矛盾を受け入れる

 どもってもいいと吃音を認めているのなら、つまり吃音を受け入れているのなら、なぜどもり方を変えようとするのか、単純に考えれば矛盾が出てきます。そのことを矛盾と認識した上で、その矛盾を受け入れようと提案したのが、1986年、京都で開催した第1回吃音問題研究国際大会で基調講演をしたヒューゴー・グレゴリー博士でした。
 矛盾ということばをあえて出した考えは、新鮮で興味深いものでした。僕たちも、どもることは決して悪いものでも劣ったものでも、まして恥ずかしいものでもないと主張していますが、どもっている自分を受け入れながら、もしどもり方を変えたいなら変えてもいいのではないか、とは考えています。でも、それは、アメリカ言語病理学のいう「楽にどもる」とは全く違うものですが、その違いをことばで説明することの難しさを感じています。
 今日は、「スタタリング・ナウ」2005.2.20 NO.126 の巻頭言を紹介します。グレゴリー博士が亡くなられたと知り、懐かしいお顔や姿を思い浮かべながら書いたものです。

  矛盾を受け入れる
                    日本吃音臨床研究会 会長 伊藤伸二

 「ドドドドーン、ドドドドーン」
 吃音だけの共通項で京都に集まったどもる人、吃音研究者、臨床家。ウェルカムパーティが最高潮に達したとき、演奏された和太鼓が参加者にも開放された。一番に太鼓に向かっていったのがアメリカの吃音研究者、ヒューゴー・グレゴリー博士とイギリスの吃音臨床家、レナ・ラスティンさんだった。ふたりは、ドンドンドドドンというどもる音にも似た連打を愉しんでいた。さよならパーティのときもハッピを着て盆踊りを楽しんでいたふたりの姿がとても強い印象として残り続けている。
 1986年夏、京都で私が大会会長となって世界で初めて開かれた国際大会。
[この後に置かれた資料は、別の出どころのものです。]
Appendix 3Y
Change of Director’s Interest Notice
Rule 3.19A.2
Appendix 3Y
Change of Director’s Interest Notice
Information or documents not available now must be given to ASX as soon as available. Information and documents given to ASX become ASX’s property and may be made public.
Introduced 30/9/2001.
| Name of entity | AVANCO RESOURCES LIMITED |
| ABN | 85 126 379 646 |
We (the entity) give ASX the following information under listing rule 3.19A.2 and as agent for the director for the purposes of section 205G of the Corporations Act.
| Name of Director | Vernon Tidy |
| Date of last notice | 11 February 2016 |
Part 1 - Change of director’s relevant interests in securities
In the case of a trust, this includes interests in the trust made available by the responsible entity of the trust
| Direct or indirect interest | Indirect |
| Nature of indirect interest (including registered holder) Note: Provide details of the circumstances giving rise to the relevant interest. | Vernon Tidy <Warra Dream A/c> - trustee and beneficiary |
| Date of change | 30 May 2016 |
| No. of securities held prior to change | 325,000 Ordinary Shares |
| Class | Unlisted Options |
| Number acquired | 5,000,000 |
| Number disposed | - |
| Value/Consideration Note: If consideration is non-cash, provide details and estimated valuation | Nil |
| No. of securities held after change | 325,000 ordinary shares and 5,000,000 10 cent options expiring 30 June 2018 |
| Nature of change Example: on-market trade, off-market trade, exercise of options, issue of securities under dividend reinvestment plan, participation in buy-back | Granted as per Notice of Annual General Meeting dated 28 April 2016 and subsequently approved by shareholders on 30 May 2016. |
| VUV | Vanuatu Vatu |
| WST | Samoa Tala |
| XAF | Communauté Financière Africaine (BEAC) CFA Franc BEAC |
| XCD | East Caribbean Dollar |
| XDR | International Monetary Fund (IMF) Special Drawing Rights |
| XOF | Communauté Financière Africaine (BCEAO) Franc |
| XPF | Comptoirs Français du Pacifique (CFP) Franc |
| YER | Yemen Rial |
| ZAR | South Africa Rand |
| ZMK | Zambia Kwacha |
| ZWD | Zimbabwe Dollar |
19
吃音にかかわる多くの人々は、おそらくこのときが来ることを夢みていたことだろう。この実現を大いに喜び、からだごと表現していたふたりだった。
 ヒューゴー・グレゴリー博士とレナ・ラスティンさんのおふたりが、昨年続いてお亡くなりになった。ひとつの時代が終わったような寂しさを覚える。
 グレゴリー博士は大会の基調講演者として、レナ・ラスティンさんはどもる子どもの指導についてのワークショップを担当し、さまざまな場面で積極的に発言していた。
 私たちが開いた第1回吃音問題研究国際大会の意図した「研究者、臨床家、どもる人たちが、互いの体験や実践・研究を尊重して耳を傾け、共に歩む」という姿勢にとても共感して下さっていた。
 第2回大会をドイツのケルン市で開いたときも、グレゴリー博士は参加し、日本から参加した私たちにいつも親しく話しかけ、ドイツの大会と比べて、いかに京都の大会がすばらしかったか、どもる人たちや吃音関係者に意義深いものであったかということを話されていた。だから、その後、第3回サンフランシスコ大会へと引き継がれるにつれ、吃音研究者、臨床家が対等の立場で協力し合うという傾向が薄れていくのをとても残念がっておられた。実際、ドイツの大会では、シンポジウムの公開の場で、臨床家とどもる人のセルフヘルプグループとの厳しい対立が見られた。サンフランシスコ大会では、吃音研究者や臨床家がほとんど関われなかったことを強く嘆いておられた。第1回の京都大会をひとつの理想的なあり方として、グレゴリー博士はもっておられたのだろう。
 それでも、京都大会の経験が生かされ、吃音研究者・臨床家はIFA(国際吃音学会)を、どもる人々はISA(国際吃音連盟)を設立し、このふたつの世界的な組織は協力関係を保っている。これはグレゴリー博士の願いであった。
 京都の講演の中で、特に印象に残ったのは、「矛盾」についてだ。流暢に話す、つまりどもらずに話すという流れと、流暢にどもるという論争の中で、その統合を強く訴えていた人だった。吃音そのものを認めた上で、どもり方を変えよう、これは、チャールズ・ヴァン・ライパーがずっと主張していたことだが、グレゴリー博士も同じ立場だった。しかし、そうすると、どもってもいいと吃音を認めているのなら、つまり吃音を受け入れているのなら、なぜどもり方を変えるのか、という矛盾が当然出てくる。そのことを指摘した上で、グレゴリー博士は、その矛盾を受け入れようと提案する。それは、矛盾を認めたことが新鮮で興味深いものだった。
 私たちは、どもることは悪いものでも劣ったものでも、まして恥ずかしいものでもないと主張している。そして、吃音を治す、改善するための努力はしない。しかし、どもっている自分を受け入れながら、もしどもり方を変えたい人がいるのなら、変えてもいいのではないかとも考えている。それは、グレゴリー博士の言う、流暢にどもるという限定された狭いものではなく、どもっている沈黙の状態も生かした、どもり方を磨くというものだ。
 この、吃音を認め、そしてそのどもり方に磨きをかけていくという発想は、矛盾したものにはならないと私は考えている。が、グレゴリー博士の、矛盾を矛盾として認め、それを受け入れるという発想もこれまでと違う素敵な発想だと思う。
 第一回吃音問題研究国際大会から19年たった。
 あの大会でひときは輝いていた、お二人に感謝し、冥福を祈ります。